= People's University of Amsterdam =

The People's University of Amsterdam, also known as Volks Universiteit Amsterdam or Folk University, is a course centre for adults in Amsterdam. Volksuniversiteit Amsterdam was founded in 1913 and has multiple study centres in Amsterdam. Since 2016, the Volksuniversiteit Amsterdam has been working together with the Amsterdam Public Library (Openbare Bibliotheek Amsterdam).

== International analogues ==
The American Chautauqua Institution, originally the Chautauqua Lake Sunday School Assembly, was founded in 1874 "as an educational experiment in out-of-school, vacation learning. It was broadened almost immediately beyond courses for Sunday school teachers to include academic subjects, music, art, and physical education".

In the Netherlands the Volksuniversiteit Amsterdam was founded in 1913 by the Maatschappij tot Nut van't Algemeen. Today there are about 61 Volksuniversities. In Flanders they are called Volkshogeschool.
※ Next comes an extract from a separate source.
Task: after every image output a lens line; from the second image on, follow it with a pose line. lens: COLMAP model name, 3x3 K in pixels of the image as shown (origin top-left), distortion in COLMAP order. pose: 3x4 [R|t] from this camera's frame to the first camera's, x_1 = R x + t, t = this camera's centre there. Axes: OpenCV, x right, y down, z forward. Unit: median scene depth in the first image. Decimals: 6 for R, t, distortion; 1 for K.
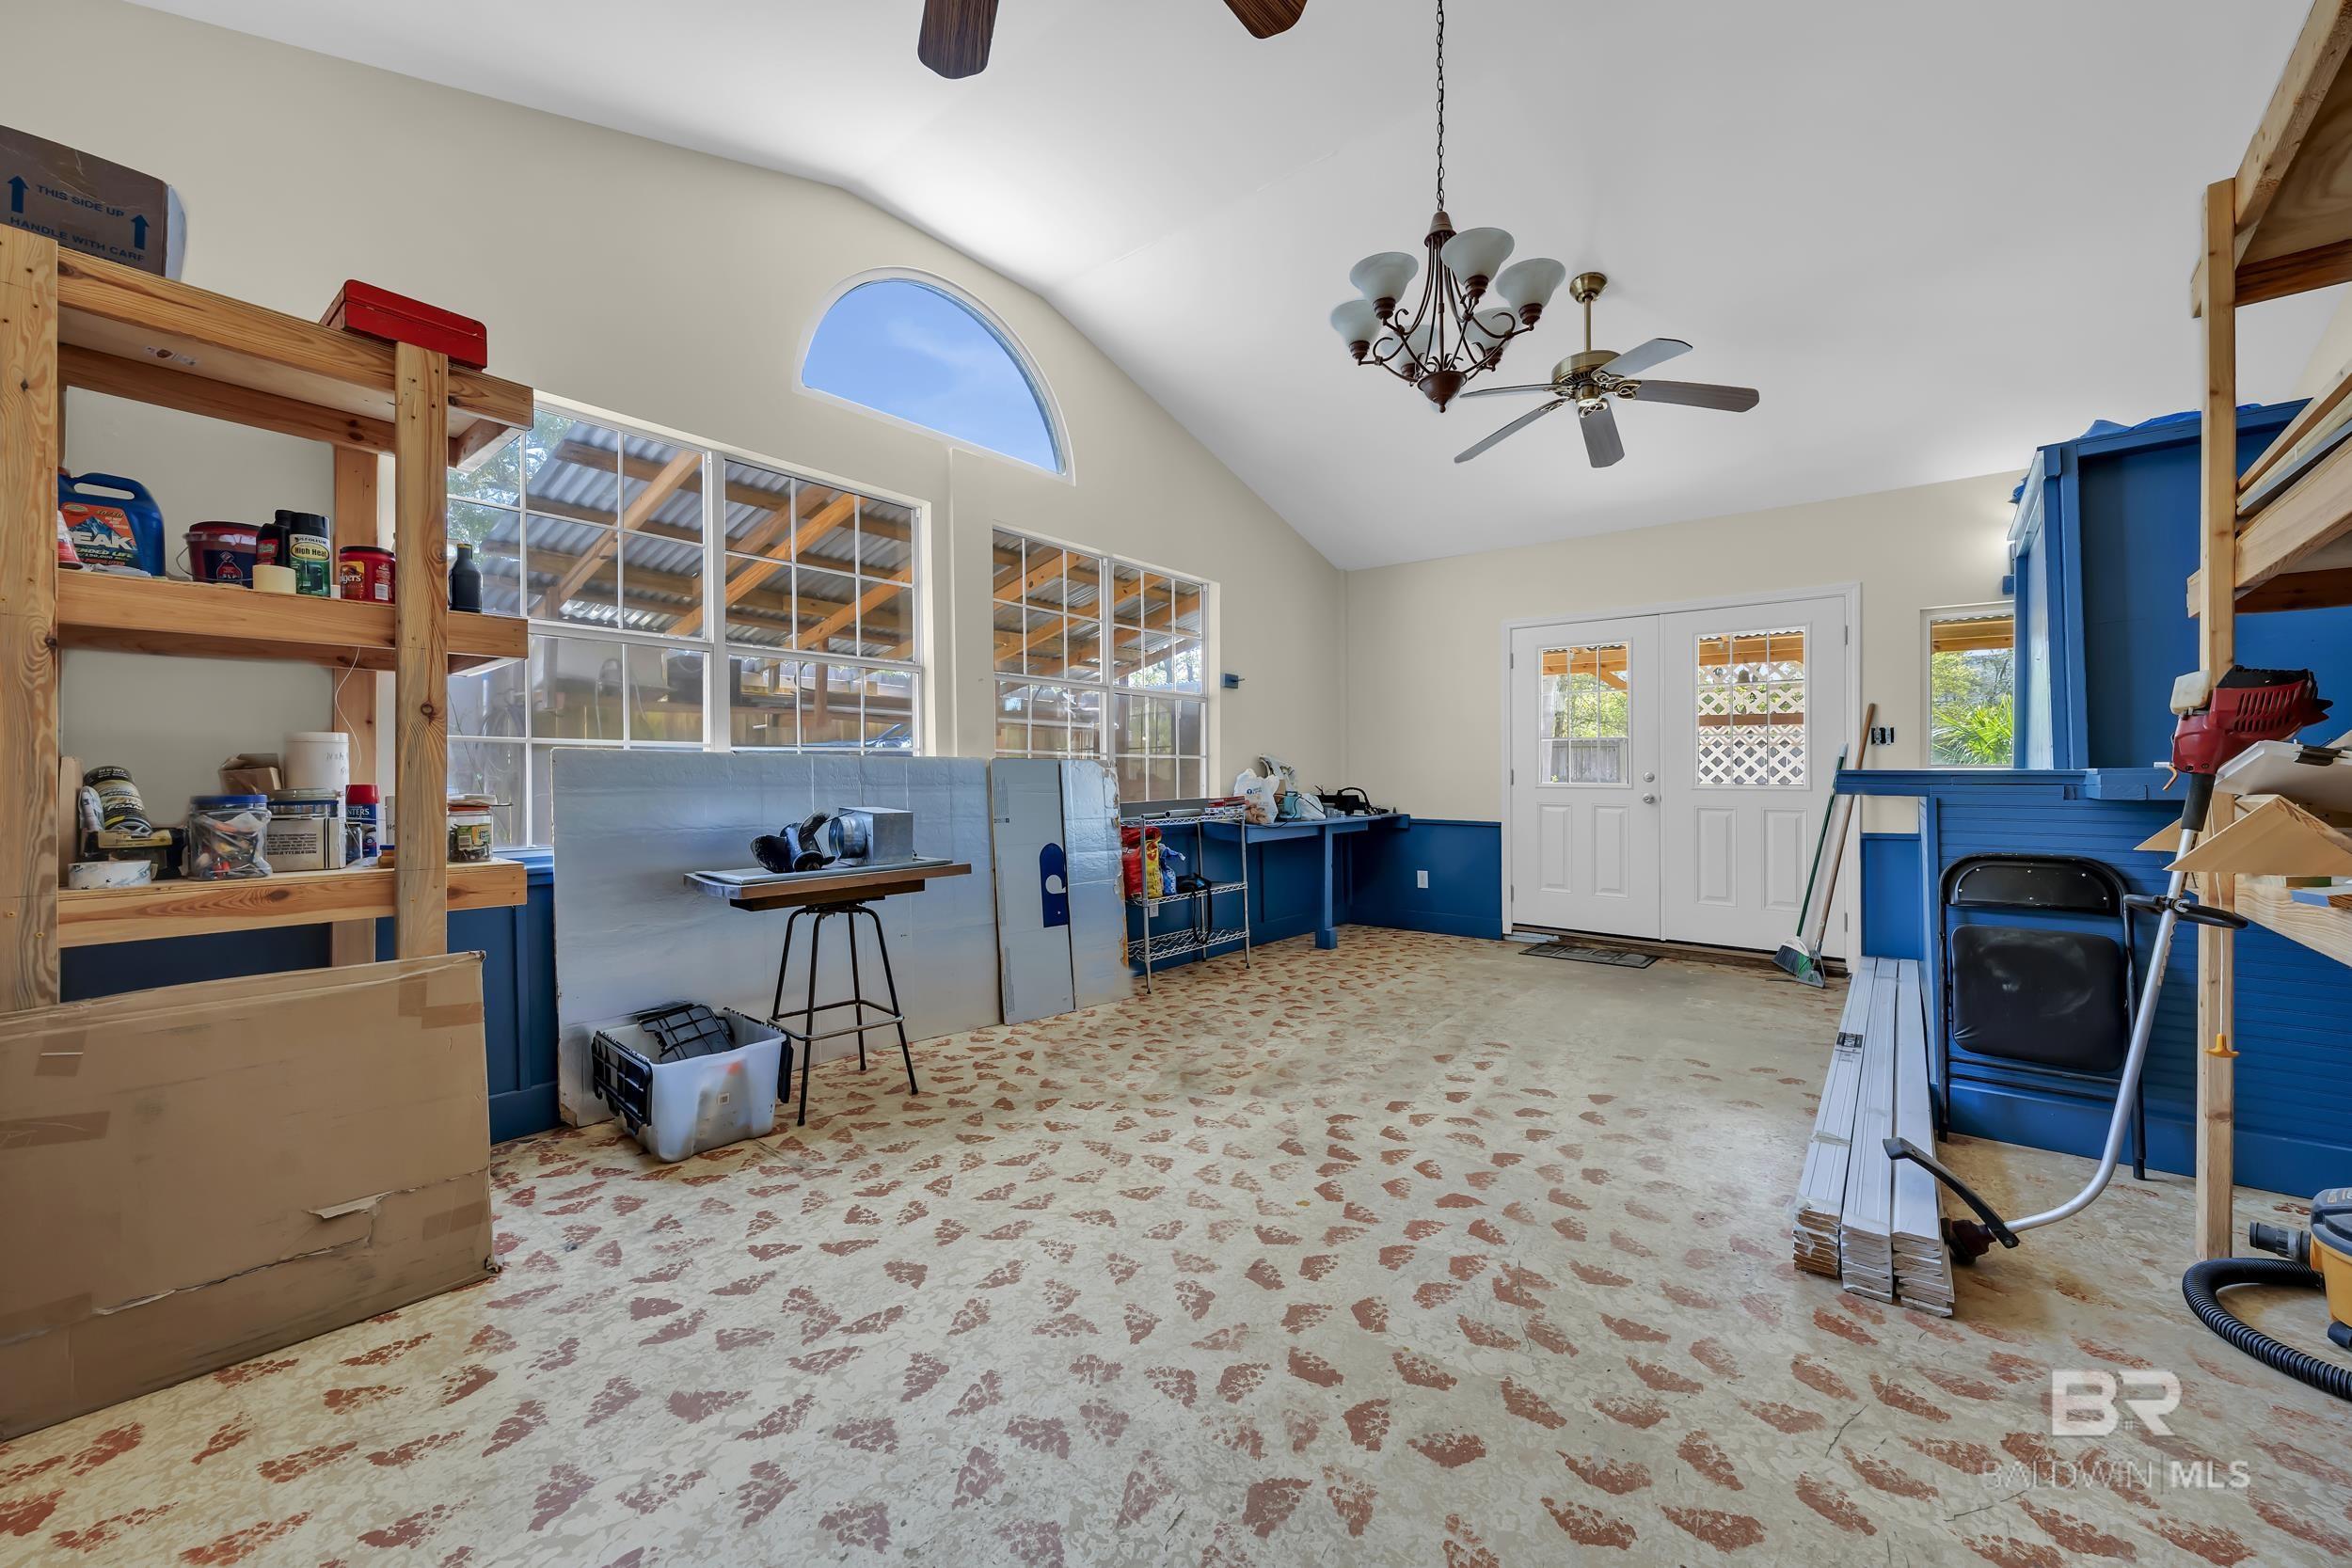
lens RADIAL K [[905.7, 0, 1174.5], [0, 905.7, 780.5], [0, 0, 1]] dist [0.000793, 0.000042]
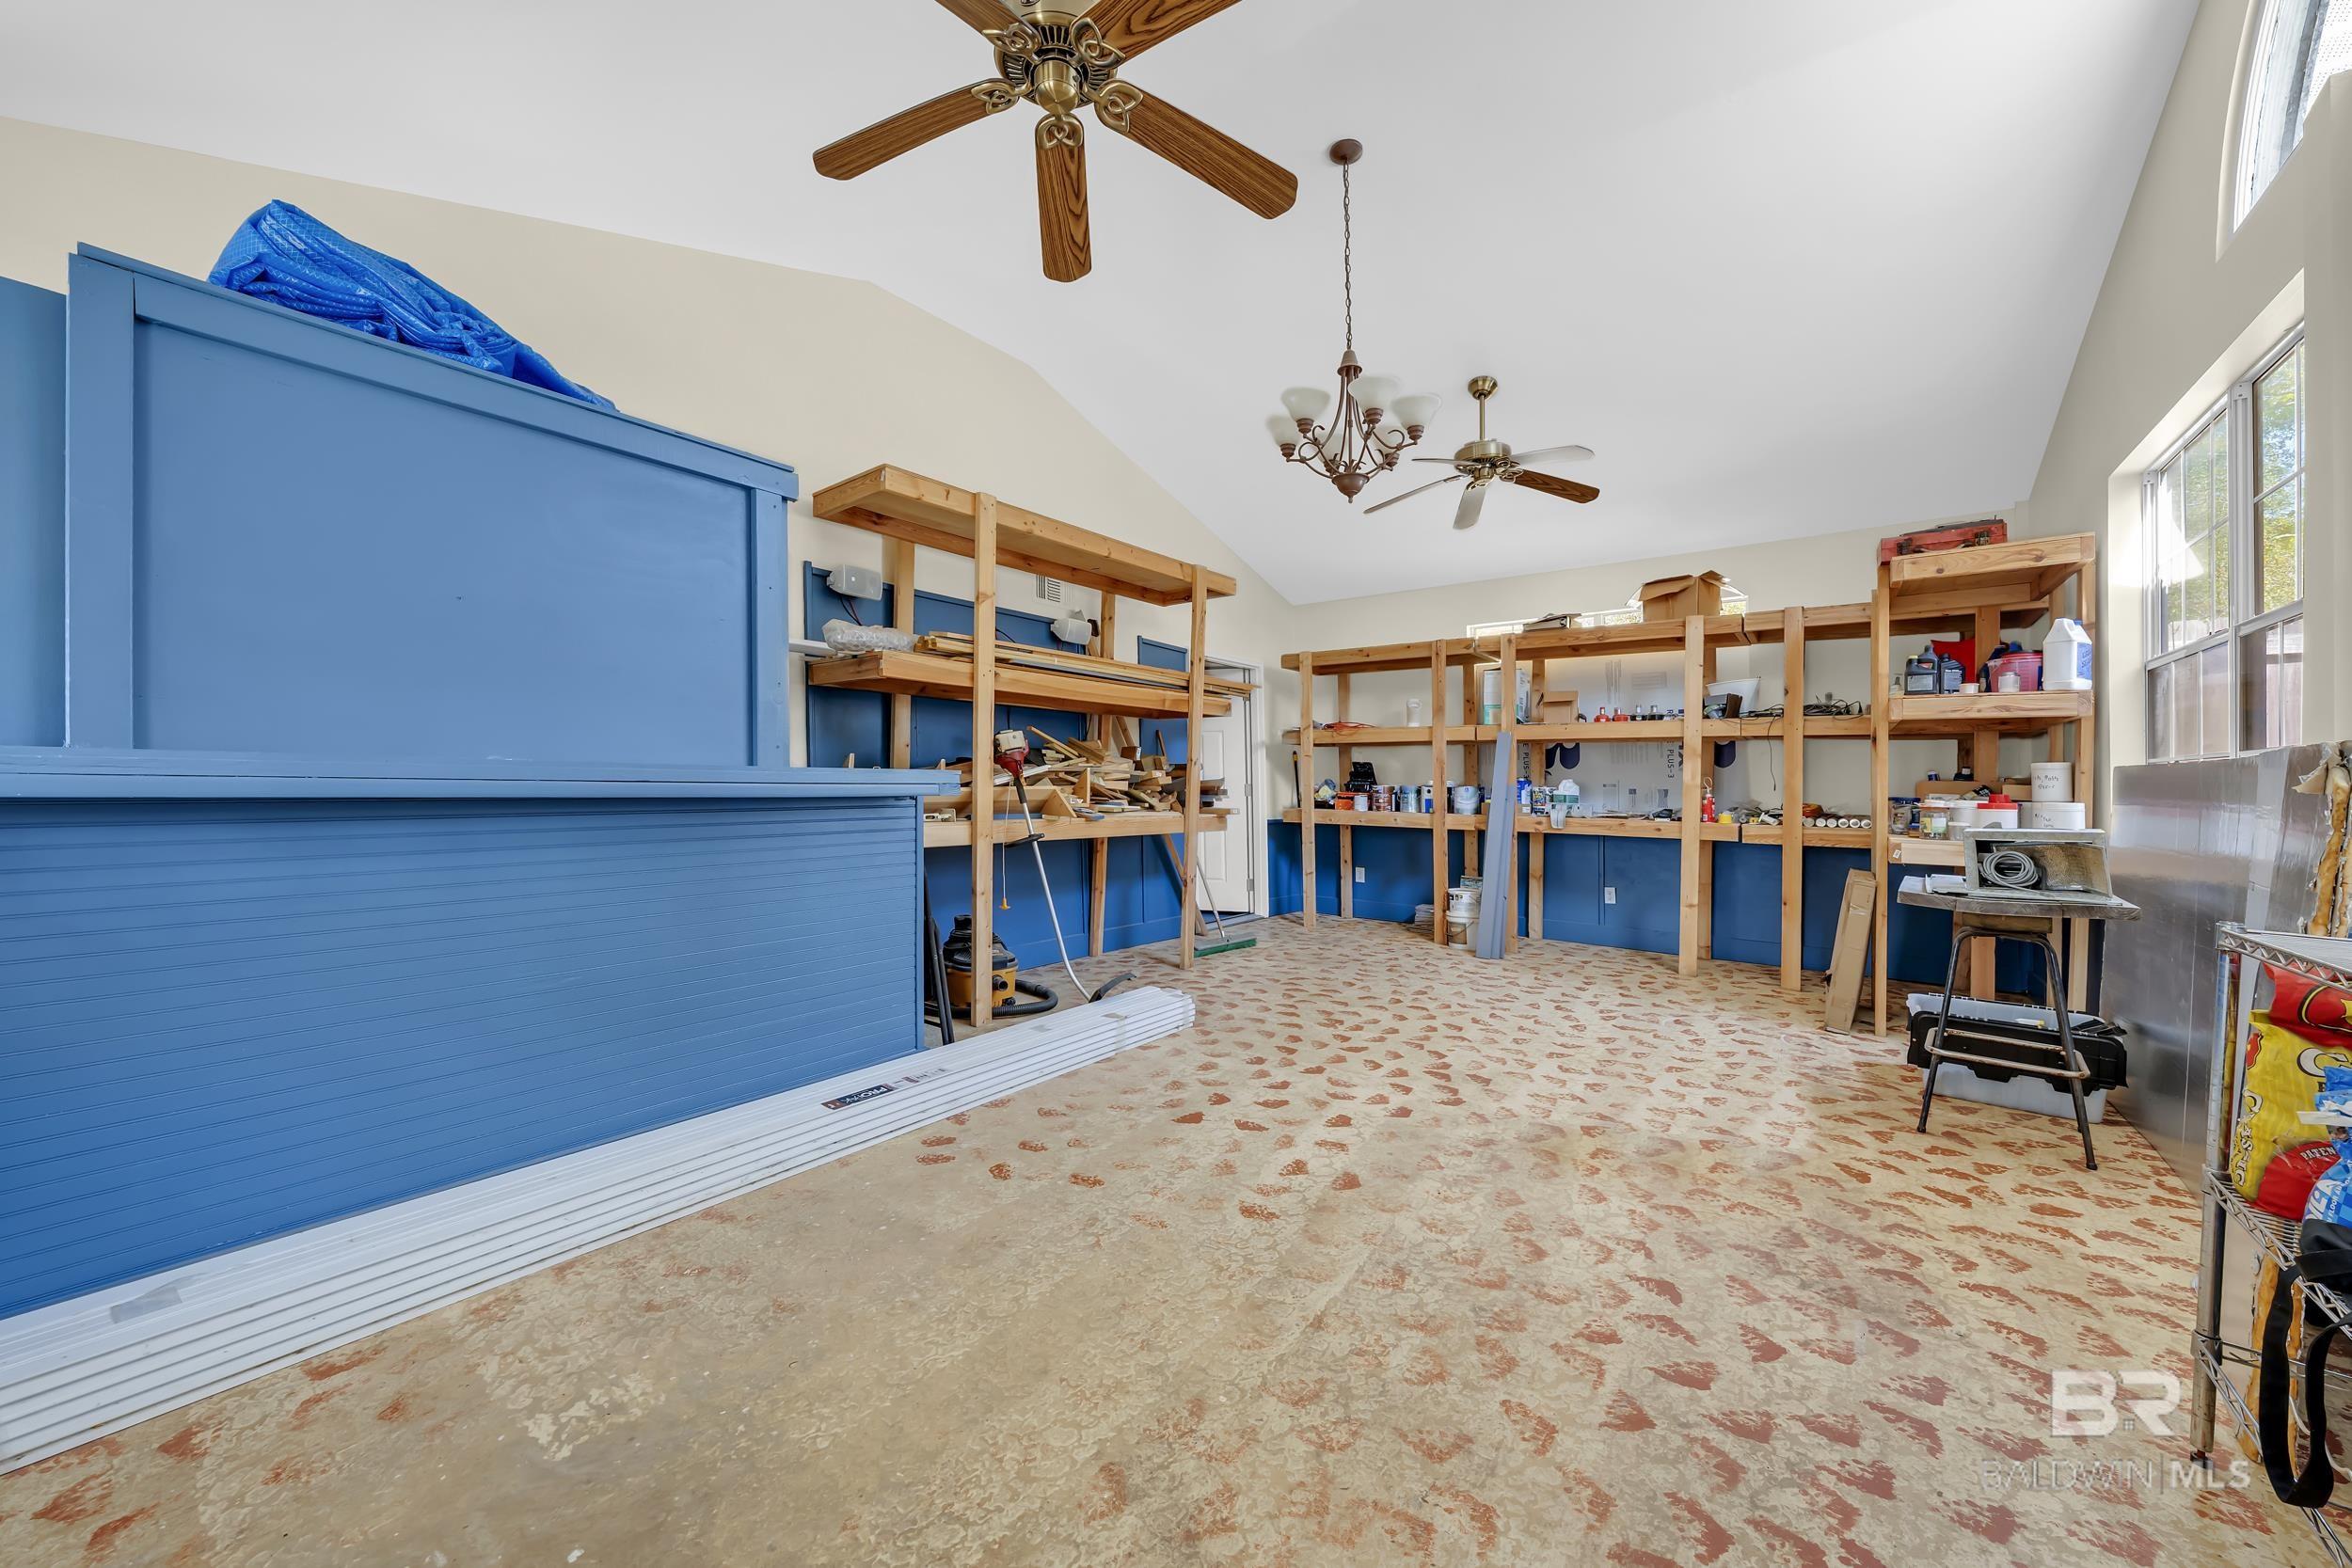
lens RADIAL K [[905.7, 0, 1177.0], [0, 905.7, 781.6], [0, 0, 1]] dist [0.000793, 0.000042]
pose [[-0.998757, -0.011950, -0.048391, 0.615084], [-0.012230, 0.999910, 0.005486, -0.007060], [0.048321, 0.006071, -0.998813, 2.234869]]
The Freie Deutsche Hochschule (Germany) was founded in Paris on November 19, 1935, as an exile institution. The teaching followed the ideological requirements of the popular front policy. The activities ended with the invasion of German troops in France in 1940. Since 1942, Scandinavia has had the Folkuniversitetet, and in 1959 Slovenia founded the Ljudska Univerza Kocevje.